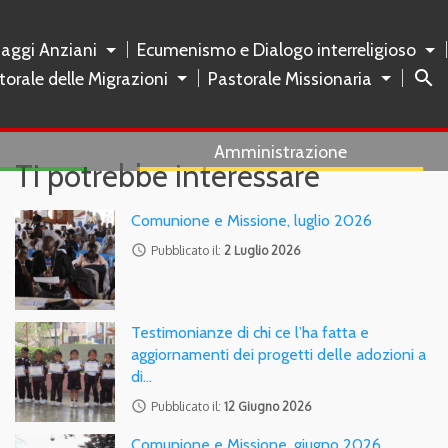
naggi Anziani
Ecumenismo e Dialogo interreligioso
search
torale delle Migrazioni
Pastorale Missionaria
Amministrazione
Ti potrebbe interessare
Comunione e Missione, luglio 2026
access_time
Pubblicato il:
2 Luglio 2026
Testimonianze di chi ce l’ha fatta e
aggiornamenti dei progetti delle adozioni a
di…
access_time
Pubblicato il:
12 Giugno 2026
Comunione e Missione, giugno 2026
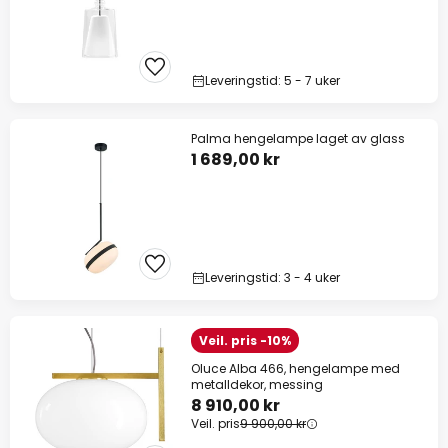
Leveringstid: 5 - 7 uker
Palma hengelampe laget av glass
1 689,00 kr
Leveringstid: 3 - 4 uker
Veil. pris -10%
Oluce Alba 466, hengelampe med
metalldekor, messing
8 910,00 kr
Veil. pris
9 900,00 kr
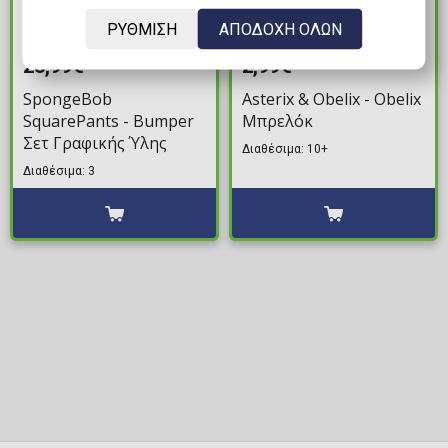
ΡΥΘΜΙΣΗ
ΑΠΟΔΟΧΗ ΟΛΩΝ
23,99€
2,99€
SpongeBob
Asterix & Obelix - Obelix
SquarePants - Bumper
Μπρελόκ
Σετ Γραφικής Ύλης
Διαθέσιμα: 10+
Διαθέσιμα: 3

===============

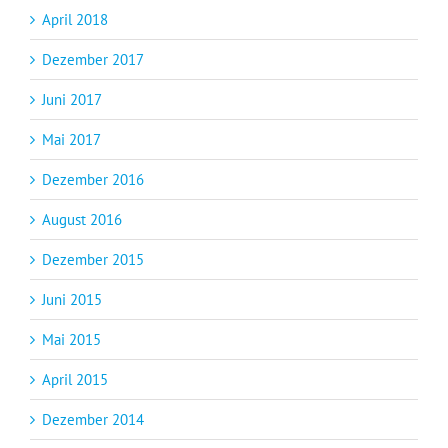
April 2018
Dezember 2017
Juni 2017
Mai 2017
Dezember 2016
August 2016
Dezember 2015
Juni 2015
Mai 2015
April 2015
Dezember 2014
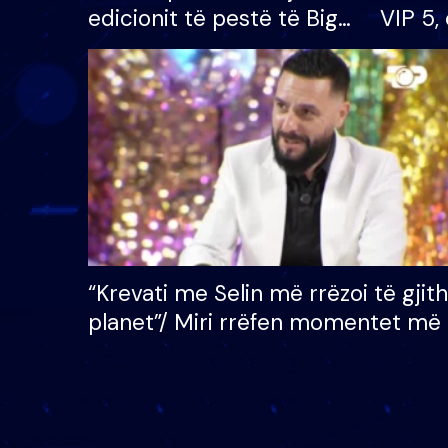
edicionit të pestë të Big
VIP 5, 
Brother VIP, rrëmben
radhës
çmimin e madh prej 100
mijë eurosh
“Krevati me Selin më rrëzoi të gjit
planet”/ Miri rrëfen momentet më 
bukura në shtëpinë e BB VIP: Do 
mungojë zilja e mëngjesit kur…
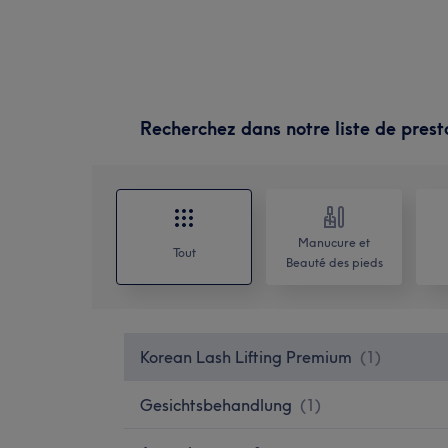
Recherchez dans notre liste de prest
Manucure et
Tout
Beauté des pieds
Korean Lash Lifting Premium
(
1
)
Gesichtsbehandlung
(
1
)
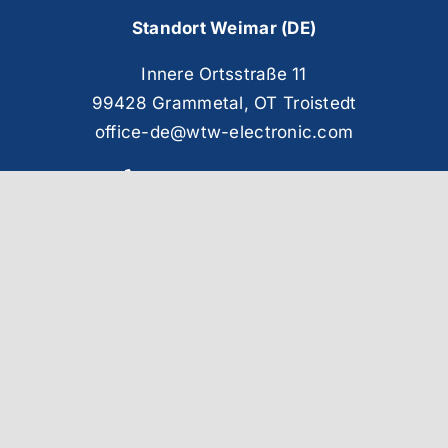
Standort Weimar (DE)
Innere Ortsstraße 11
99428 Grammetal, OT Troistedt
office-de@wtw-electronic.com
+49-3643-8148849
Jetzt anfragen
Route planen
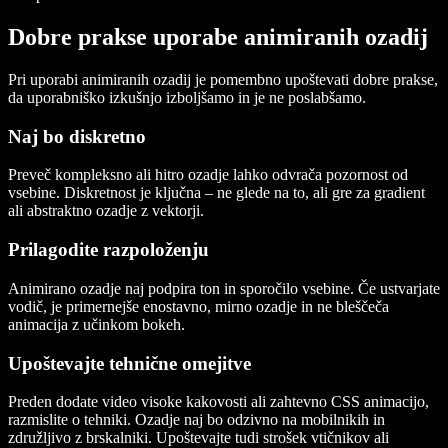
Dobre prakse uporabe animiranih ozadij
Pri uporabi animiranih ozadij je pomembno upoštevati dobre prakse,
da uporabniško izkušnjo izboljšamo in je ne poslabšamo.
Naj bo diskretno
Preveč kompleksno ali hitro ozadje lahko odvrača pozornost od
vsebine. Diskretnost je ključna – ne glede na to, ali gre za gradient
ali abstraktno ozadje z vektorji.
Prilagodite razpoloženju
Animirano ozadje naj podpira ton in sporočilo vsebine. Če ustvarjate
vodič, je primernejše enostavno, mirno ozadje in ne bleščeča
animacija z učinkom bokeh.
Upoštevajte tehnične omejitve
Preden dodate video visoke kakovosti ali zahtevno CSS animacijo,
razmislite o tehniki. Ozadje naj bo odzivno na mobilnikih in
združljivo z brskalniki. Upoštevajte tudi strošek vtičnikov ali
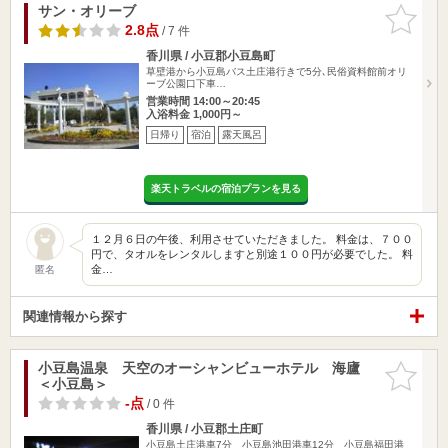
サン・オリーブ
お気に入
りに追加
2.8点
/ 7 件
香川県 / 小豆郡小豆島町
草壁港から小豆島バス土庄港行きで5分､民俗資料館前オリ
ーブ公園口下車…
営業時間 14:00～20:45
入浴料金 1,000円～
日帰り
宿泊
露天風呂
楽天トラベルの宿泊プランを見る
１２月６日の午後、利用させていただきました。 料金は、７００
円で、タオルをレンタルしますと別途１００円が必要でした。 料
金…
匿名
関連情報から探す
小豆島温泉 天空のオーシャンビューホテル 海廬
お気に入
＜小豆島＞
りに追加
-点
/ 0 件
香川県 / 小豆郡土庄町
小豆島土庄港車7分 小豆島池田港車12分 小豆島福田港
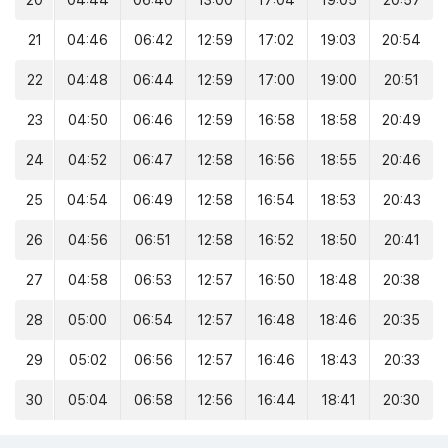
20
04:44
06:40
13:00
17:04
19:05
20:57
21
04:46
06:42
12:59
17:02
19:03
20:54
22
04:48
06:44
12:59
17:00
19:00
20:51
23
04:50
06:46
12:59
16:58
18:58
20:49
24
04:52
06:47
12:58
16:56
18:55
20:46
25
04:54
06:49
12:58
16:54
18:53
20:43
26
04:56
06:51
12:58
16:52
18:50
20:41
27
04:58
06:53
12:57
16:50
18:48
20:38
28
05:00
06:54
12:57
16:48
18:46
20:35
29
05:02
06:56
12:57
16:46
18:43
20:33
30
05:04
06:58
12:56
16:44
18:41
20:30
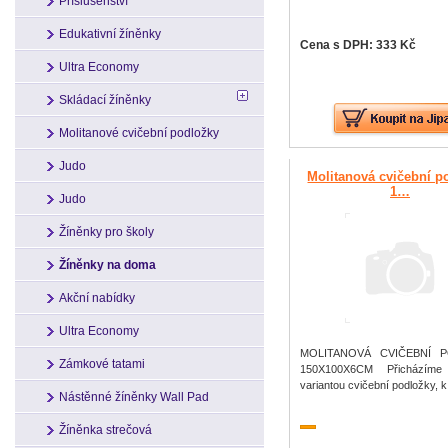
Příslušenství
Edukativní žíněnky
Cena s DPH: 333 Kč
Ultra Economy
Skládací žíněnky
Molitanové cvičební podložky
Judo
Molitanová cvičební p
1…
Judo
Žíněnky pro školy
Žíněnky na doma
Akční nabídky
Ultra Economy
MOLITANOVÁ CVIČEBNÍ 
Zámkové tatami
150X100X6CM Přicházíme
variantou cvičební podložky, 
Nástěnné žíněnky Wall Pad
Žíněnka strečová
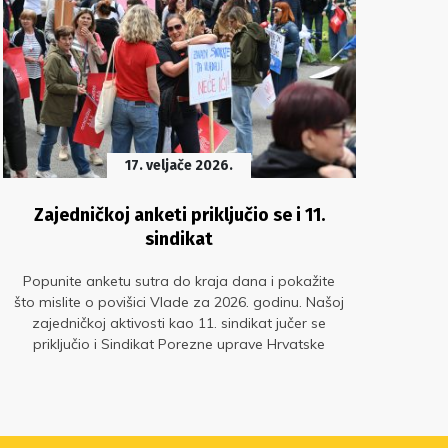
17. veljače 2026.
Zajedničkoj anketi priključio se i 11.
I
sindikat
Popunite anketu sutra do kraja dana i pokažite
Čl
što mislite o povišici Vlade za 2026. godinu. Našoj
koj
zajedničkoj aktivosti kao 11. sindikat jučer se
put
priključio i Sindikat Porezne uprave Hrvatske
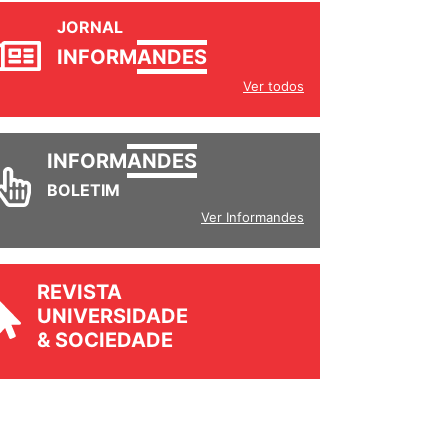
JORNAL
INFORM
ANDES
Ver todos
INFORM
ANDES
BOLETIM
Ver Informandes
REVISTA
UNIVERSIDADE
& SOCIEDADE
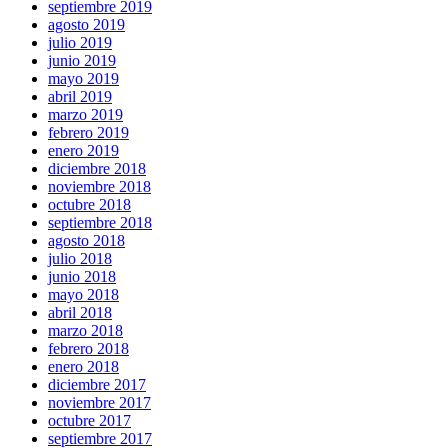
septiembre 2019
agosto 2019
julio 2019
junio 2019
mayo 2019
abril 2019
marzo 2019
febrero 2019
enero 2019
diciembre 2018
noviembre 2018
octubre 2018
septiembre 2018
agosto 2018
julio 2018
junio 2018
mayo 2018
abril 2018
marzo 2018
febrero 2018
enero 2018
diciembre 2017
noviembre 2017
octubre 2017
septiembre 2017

===============

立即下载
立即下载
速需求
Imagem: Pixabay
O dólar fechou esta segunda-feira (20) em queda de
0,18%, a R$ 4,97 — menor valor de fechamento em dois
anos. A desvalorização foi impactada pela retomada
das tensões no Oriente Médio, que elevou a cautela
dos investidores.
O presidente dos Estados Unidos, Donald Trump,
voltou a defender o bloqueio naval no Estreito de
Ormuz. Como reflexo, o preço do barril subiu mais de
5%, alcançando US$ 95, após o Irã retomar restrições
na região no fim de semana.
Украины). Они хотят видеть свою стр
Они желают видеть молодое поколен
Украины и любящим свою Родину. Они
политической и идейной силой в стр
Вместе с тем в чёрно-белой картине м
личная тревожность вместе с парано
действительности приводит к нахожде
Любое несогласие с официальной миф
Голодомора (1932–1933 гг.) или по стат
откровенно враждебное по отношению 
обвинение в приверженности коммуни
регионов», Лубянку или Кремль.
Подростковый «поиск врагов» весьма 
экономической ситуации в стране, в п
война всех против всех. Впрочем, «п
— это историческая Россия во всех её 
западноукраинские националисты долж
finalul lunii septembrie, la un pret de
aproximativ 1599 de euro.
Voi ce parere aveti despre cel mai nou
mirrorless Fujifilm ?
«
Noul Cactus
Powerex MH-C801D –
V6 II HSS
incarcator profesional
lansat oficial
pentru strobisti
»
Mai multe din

===============

- **What you need to do**
Tally up the lines above containing "Украины"; the number is the full answer.

- **Solution to this task**
2